How To Lose Water Weight and Keep It Off
Have you ever felt bloated or inflated with air the morning after eating a pizza? The good news is that you haven’t put on 10 pounds in the mid-section. You can thank water retention if you awake to a nasty surprise on the scale. Let’s take a look at what water weight is and how you can minimize its effects.
What is water weight?
Water is essential to your bodily functions. In fact, approximately 60% of our bodies are made up of water. Keeping your body hydrated is important to maintaining your body temperature, cushioning your joints, and getting rid of waste. The exact amount of water that you need depends mostly on your age, sex, and body composition. What you eat is especially important because you get a lot of your daily water intake through food.
Why does your body retain extra water?
Sodium and carbohydrates play a prominent role in excess water retention in our bodies. Carbs are stored in your muscles and liver as glycogen, your body’s main energy source. Each gram of glycogen, in turn, packs about 3 grams of water with it according to Nick Clayton, C.S.C.S., the personal training manager for the National Strength and Conditioning Association (NSCA). Meanwhile, the sodium attracts water in the spaces outside your cells. This means, that when you finish a burger with some fries, the heavy load of sodium and carbs store extra water weight in your tissues.

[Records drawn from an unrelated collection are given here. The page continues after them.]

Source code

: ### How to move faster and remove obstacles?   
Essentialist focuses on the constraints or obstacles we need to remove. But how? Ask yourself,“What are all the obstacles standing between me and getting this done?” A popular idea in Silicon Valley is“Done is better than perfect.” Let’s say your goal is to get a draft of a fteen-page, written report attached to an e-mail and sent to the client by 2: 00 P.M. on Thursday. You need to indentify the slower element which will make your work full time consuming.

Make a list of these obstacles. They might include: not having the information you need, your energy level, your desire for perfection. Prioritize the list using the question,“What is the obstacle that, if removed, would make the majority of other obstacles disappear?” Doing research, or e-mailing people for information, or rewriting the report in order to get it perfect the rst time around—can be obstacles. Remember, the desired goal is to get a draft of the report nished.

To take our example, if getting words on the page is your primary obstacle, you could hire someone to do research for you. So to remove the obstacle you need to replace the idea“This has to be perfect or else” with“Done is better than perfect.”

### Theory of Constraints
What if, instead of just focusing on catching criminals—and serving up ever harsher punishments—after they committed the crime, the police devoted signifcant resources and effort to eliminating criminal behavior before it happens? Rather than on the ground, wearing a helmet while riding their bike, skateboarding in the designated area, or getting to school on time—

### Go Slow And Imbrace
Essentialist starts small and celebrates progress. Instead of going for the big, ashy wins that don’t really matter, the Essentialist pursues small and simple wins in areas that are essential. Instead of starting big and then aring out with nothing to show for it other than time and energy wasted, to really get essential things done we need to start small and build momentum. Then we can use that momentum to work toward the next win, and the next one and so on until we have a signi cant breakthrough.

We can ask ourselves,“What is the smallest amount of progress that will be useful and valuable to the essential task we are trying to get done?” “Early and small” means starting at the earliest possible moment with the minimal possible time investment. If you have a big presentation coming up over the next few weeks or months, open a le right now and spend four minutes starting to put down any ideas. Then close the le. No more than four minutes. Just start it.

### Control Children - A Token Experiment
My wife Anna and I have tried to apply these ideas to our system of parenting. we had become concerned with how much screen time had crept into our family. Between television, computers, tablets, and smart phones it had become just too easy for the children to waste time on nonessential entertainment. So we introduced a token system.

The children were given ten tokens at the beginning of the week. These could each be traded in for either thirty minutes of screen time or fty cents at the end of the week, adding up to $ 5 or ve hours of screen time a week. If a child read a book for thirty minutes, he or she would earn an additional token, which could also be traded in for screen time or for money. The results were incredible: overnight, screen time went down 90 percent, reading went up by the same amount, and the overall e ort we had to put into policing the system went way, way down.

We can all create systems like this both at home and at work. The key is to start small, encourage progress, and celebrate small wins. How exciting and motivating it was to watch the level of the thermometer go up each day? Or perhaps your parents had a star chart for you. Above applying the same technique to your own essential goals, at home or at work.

The amount of water that is stored from person to person varies a lot, however, the average person carries one to five pounds. Clayton says athletes (or anyone training for more than 90 minutes a day) can train their bodies to stash away double that amount.
How does your diet affect water weight?
If you’ve ever tried to do a low-carb diet, you’ve probably noticed that you lose a few pounds right away. That’s largely due to water weight. The first week you’re on a diet, almost 70% of the weight loss is actually water. Over the course of a couple of weeks that number drops to about 20 to 30 percent and stabilizes when your body starts tapping into the fat stores. When you eat fewer calories, there is less glycogen to pull from and you begin to lose fat weight.
What are the best ways to lose water weight?
The best and easiest way to lose water weight is to eat less processed junk foods. This typically being chips, pizza, and fries. It’s better to load up on whole foods such as fruits and veggies. A trick to losing weight is to drink a full glass of water before each meal. You’ll feel fuller right away and eat less than you typically would.
“Highly processed foods tend to be packed with carbs and salts, so they’re a natural recipe for water retention,” explains Ansel
The best way to lose the water weight, hands-down, is to eat less processed junk foods (like chips, cookies, and pizza) and to load up on whole foods—especially fruits and veggies, say Clayton and Ansel.
“Highly processed foods tend to be packed with carbs and salt, so they’re a natural recipe for water retention,” explains Ansel, M.S., R.D., author of Healing Superfoods for Anti-Aging: Stay Younger, Live Longer. “On the flip side, whole foods contain potassium, a mineral that helps restore proper fluid balance in the body.” One of the best ways to beat the unwanted bloat is to eat a potassium-rich diet.
Workouts are great to flush out water, but keep in mind that workouts can result in less water retention. Since sweating sheds water, glycogen, and sodium, be careful that you are also rehydrating your body during the workout.
Can you ‘flush out’ a salty meal with water?
It may seem possible, however, you won’t be able to “flush out” excess sodium from a meal by drinking tons of water right after. Clayton explains, “your body excretes sodium out all on its own given time (and a healthier diet). A sweaty workout can also help the process along.”
Does working out cause water retention?
You betcha! Have you ever noticed your legs or biceps are bigger after a hard workout? That muscle pump is actually water weight and it’s a natural part of the healing process. Muscles retain water after a workout to help repair micro-tears and inflammation from the stress of the workout. The additional water will fade in an hour or two and you probably won’t notice a difference on the scale the next day.